TASK INSTRUCTIONS
[a] Return the part of the HIV stigma text running from "HIV stigma is" up to and including "that HIV affects.".
[b] Carry the text on HIV stigma further, starting right after its last sentence.

TEXT
HIV stigma is when people have negative attitudes and judgements about people with HIV, or people from groups associated with HIV. For instance, if you are gay or trans, use drugs or are just young and sexually active, you might experience HIV stigma, whether you have HIV or not. But anyone can have HIV. It is not just certain groups that HIV affects.
HIV can be passed on through unprotected sex. Mothers with HIV can pass it to their babies during pregnancy, childbirth and breastfeeding (if they don’t take treatment), so some people are born with HIV. It can also be passed on by injecting drugs. No matter how someone gets HIV – it is still just a medical condition – there is no more reason for someone to be shamed for it than if they had caught malaria. It’s not okay to treat anyone badly because of a medical condition.

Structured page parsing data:
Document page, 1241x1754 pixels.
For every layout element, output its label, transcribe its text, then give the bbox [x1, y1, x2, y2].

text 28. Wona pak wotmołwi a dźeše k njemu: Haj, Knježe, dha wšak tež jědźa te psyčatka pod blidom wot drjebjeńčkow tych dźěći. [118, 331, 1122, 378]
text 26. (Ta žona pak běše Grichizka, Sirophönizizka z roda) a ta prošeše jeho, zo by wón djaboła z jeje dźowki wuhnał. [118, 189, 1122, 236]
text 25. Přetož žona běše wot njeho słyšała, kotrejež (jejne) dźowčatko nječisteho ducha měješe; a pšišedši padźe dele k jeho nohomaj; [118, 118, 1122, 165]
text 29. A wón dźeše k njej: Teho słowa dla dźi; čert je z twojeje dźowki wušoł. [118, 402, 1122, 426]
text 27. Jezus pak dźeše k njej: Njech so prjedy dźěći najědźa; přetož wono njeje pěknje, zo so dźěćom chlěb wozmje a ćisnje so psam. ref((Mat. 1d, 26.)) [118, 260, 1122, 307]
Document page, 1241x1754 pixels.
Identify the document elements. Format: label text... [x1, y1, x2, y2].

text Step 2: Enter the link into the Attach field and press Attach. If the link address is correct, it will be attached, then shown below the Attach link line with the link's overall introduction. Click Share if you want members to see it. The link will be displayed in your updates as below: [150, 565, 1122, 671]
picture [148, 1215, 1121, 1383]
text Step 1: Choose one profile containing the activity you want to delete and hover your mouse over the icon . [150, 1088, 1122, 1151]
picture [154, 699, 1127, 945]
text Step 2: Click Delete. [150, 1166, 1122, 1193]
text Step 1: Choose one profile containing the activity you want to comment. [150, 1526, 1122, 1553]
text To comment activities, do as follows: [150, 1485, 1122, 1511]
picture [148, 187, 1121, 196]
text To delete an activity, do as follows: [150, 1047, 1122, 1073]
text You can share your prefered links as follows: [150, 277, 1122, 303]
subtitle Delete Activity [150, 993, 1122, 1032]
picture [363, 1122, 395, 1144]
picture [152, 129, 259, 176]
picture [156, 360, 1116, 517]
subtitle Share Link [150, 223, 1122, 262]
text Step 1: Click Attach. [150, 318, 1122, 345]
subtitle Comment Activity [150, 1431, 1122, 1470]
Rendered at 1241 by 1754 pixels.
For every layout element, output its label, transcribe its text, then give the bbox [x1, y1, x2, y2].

RESPONSES IN ORDER
[a]
HIV stigma is when people have negative attitudes and judgements about people with HIV, or people from groups associated with HIV. For instance, if you are gay or trans, use drugs or are just young and sexually active, you might experience HIV stigma, whether you have HIV or not. But anyone can have HIV. It is not just certain groups that HIV affects.

[b]
When the HIV epidemic started, little was known about how HIV was passed on. This made people afraid of people with HIV. But it is now proven that HIV cannot be passed on through things like touching or kissing. And if you are on effective treatment you cannot even pass HIV on through sex. But if people lack this information, they are more likely to have fear and stigmatising attitudes about HIV.
HIV discrimination comes from HIV stigma. It is what happens when people (or society in general) treat people with HIV (or groups linked to HIV) differently to other people.
HIV stigma and discrimination can happen in any area of life, including within romantic relationships, family relationships, friendships, at school, at university, at work, in church or in social settings, even in healthcare clinics.